If I tell you it’s Badass Acoustic, there’s no confusion whatsoever.

And this way, you can encompass a lot of music without pigeonholing people. When my uncle Harry passed, we found all these weird plastic things with tapes inside them, and if you shove them into this Pinto that Madison drives, a freaking relic, music still comes out, so we kept popping plastic deals in there and finding Badass Acoustic treasures like big tsunamis by Tori–wait, that’s wrong. Hold it, Little Earthquakes is the album, here we go.

I mean, that album is angry and creative and musical gold. I guess you could pigeonhole her into some kinda genre like Angry Piano Girl, but that’s limiting would things for no reason. Don’t care if it’s a piano, a guitar, or a freaking lute, if the band is mostly acoustic and has that vibe, we’re talking Badass Acoustic.

RED PEN: Why does this music appeal to you so much?

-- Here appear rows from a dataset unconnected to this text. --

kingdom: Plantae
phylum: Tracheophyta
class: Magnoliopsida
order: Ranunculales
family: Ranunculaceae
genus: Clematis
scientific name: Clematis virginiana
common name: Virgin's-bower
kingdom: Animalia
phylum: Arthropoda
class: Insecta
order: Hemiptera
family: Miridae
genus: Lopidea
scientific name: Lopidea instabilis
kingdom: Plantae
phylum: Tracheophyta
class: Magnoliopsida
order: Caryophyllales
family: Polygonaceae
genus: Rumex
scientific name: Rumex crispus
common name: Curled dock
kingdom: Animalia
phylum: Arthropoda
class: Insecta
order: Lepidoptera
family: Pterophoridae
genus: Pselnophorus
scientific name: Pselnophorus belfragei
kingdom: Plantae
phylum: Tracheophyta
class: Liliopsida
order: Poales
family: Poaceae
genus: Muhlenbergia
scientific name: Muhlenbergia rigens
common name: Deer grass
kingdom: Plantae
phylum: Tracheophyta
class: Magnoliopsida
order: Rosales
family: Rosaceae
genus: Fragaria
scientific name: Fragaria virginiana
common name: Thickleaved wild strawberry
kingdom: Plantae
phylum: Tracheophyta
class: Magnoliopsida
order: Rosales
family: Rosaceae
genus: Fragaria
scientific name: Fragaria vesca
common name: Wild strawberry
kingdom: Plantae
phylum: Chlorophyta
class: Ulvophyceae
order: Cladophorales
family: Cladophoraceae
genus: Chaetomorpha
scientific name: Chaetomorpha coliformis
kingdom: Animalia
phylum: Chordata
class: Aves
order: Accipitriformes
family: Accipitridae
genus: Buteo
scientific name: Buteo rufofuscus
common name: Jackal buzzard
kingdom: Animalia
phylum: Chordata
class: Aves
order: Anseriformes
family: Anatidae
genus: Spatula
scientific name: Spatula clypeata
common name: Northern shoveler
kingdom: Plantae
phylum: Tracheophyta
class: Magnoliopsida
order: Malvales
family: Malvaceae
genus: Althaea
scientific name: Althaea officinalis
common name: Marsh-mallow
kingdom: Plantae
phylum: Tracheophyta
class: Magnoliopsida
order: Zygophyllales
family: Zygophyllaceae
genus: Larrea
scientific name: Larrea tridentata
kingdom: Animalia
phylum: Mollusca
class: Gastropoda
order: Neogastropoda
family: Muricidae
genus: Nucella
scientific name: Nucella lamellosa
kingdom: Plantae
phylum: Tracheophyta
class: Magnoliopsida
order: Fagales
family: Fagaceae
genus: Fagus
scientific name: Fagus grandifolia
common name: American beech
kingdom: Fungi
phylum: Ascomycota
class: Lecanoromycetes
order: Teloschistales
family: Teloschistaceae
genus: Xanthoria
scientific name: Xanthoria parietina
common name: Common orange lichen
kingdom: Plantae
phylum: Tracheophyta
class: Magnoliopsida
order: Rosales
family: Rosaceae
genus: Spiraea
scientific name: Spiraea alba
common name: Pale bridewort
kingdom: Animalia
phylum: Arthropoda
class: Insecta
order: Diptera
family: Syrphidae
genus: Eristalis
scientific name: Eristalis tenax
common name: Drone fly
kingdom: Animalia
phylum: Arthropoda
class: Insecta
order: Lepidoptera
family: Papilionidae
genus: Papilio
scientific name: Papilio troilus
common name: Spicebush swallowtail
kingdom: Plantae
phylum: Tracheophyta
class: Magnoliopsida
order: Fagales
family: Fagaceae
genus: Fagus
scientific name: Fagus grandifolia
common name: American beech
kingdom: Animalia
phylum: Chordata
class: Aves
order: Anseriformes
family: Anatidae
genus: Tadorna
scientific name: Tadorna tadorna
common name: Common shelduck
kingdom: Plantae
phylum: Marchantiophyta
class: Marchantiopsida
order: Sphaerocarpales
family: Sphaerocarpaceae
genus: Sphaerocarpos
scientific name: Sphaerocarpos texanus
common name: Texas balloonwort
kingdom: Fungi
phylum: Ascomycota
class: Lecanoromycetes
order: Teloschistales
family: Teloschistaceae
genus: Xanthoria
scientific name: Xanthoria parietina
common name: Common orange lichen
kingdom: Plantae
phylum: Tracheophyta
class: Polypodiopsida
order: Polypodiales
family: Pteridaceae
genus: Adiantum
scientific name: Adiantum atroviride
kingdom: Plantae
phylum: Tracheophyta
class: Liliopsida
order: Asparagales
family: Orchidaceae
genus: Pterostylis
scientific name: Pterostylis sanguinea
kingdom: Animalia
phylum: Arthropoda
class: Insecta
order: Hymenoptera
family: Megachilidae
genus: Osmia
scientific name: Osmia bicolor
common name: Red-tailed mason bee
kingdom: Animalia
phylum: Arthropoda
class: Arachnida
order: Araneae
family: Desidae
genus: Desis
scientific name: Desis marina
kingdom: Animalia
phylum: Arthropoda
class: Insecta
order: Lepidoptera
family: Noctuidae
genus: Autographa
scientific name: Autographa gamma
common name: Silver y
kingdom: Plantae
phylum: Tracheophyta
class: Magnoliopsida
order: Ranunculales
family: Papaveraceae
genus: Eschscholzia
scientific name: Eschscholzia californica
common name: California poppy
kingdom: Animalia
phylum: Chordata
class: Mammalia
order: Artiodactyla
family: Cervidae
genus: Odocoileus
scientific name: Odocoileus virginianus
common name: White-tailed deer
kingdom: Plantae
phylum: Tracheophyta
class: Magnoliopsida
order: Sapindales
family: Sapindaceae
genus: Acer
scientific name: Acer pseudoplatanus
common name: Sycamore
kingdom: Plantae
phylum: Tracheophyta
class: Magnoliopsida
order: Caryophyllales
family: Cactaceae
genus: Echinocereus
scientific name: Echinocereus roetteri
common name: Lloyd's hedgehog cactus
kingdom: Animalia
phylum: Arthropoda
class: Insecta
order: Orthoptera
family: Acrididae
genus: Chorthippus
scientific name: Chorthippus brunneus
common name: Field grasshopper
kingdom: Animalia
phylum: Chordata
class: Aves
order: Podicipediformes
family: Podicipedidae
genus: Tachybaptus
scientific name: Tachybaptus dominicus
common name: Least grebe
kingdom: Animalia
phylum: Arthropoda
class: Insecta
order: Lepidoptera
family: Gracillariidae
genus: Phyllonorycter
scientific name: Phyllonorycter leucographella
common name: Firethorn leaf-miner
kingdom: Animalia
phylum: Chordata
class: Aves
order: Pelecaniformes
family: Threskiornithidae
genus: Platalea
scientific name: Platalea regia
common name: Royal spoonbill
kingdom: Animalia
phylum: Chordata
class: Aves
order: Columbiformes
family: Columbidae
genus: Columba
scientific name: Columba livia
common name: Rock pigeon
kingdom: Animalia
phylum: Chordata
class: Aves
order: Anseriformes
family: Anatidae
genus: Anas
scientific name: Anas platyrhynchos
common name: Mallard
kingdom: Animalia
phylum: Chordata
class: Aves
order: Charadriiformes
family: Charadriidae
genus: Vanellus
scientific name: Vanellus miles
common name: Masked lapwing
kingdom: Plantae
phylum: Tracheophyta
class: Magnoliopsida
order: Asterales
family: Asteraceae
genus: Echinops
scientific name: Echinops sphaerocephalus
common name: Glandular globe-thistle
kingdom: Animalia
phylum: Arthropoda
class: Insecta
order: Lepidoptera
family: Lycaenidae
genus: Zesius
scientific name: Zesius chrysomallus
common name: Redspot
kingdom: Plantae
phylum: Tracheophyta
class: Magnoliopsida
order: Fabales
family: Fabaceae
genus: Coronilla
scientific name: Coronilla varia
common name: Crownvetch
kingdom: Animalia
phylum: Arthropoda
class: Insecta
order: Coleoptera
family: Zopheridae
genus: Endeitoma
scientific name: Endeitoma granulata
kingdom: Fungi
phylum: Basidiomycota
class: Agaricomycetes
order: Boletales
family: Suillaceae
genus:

TYLER: It’s like the books and movies I like to watch versus the ones I quit after five minutes. If the whole thing is happy and perfect, or completely predictable, what’s the point?

Don’t give me your standard pop song “baby baby” lyrics or somebody rapping about how cool and successful they are and how many Lambos are in their garage. Give me something that’s interesting and tough and real. A song where somebody’s struggling to get through the day, or to live with their mistakes. A show about a villain who’s bad and can’t change, and there’s no Hollywood ending. Take me someplace that’s raw and emotional and not perfect at all.

That’s what I like about Badass Acoustic, and why we’re experimenting with a new acoustic track. Does this mean learning more than three chords? Yeah, it does. But there’s a freedom in stripping things down and putting that volume knob at three instead of eleven. The audience can hear all my words and when we do add drums, and a secret instrument I can’t talk about, the whole thing builds and builds in a special way.

RED PEN: What’s next for ONE PUMP LOTUS?

TYLER: If we make enough money in these next two gigs, we can pay for a new tranny on the van, and then we’re saving up for some serious studio time to cut the tracks, “White Coffee” and “Decaf.”